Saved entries
□ □ □ □ □
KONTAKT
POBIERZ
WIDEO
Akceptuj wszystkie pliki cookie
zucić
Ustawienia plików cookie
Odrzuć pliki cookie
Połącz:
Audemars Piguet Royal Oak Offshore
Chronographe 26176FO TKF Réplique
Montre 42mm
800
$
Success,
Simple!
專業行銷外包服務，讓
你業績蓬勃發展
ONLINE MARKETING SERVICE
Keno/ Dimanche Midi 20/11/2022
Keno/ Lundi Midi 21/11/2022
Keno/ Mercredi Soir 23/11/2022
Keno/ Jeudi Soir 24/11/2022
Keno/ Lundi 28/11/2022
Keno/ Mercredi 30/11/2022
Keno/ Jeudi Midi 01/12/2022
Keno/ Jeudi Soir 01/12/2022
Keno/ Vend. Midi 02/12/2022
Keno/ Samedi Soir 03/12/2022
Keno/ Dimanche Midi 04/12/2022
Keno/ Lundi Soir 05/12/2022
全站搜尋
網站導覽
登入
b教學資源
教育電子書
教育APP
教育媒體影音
□ □ □ □ □
Exercise description →
Put every line from the records into a Markdown table with a "Row" column numbering each line and a "Line" column holding its text, leaving out any blank lines.

Answer space →
| Row | Line |
|---|---|
| 1 | KONTAKT |
| 2 | POBIERZ |
| 3 | WIDEO |
| 4 | Akceptuj wszystkie pliki cookie |
| 5 | zucić |
| 6 | Ustawienia plików cookie |
| 7 | Odrzuć pliki cookie |
| 8 | Połącz: |
| 9 | Audemars Piguet Royal Oak Offshore |
| 10 | Chronographe 26176FO TKF Réplique |
| 11 | Montre 42mm |
| 12 | 800 |
| 13 | $ |
| 14 | Success, |
| 15 | Simple! |
| 16 | 專業行銷外包服務，讓 |
| 17 | 你業績蓬勃發展 |
| 18 | ONLINE MARKETING SERVICE |
| 19 | Keno/ Dimanche Midi 20/11/2022 |
| 20 | Keno/ Lundi Midi 21/11/2022 |
| 21 | Keno/ Mercredi Soir 23/11/2022 |
| 22 | Keno/ Jeudi Soir 24/11/2022 |
| 23 | Keno/ Lundi 28/11/2022 |
| 24 | Keno/ Mercredi 30/11/2022 |
| 25 | Keno/ Jeudi Midi 01/12/2022 |
| 26 | Keno/ Jeudi Soir 01/12/2022 |
| 27 | Keno/ Vend. Midi 02/12/2022 |
| 28 | Keno/ Samedi Soir 03/12/2022 |
| 29 | Keno/ Dimanche Midi 04/12/2022 |
| 30 | Keno/ Lundi Soir 05/12/2022 |
| 31 | 全站搜尋 |
| 32 | 網站導覽 |
| 33 | 登入 |
| 34 | b教學資源 |
| 35 | 教育電子書 |
| 36 | 教育APP |
| 37 | 教育媒體影音 |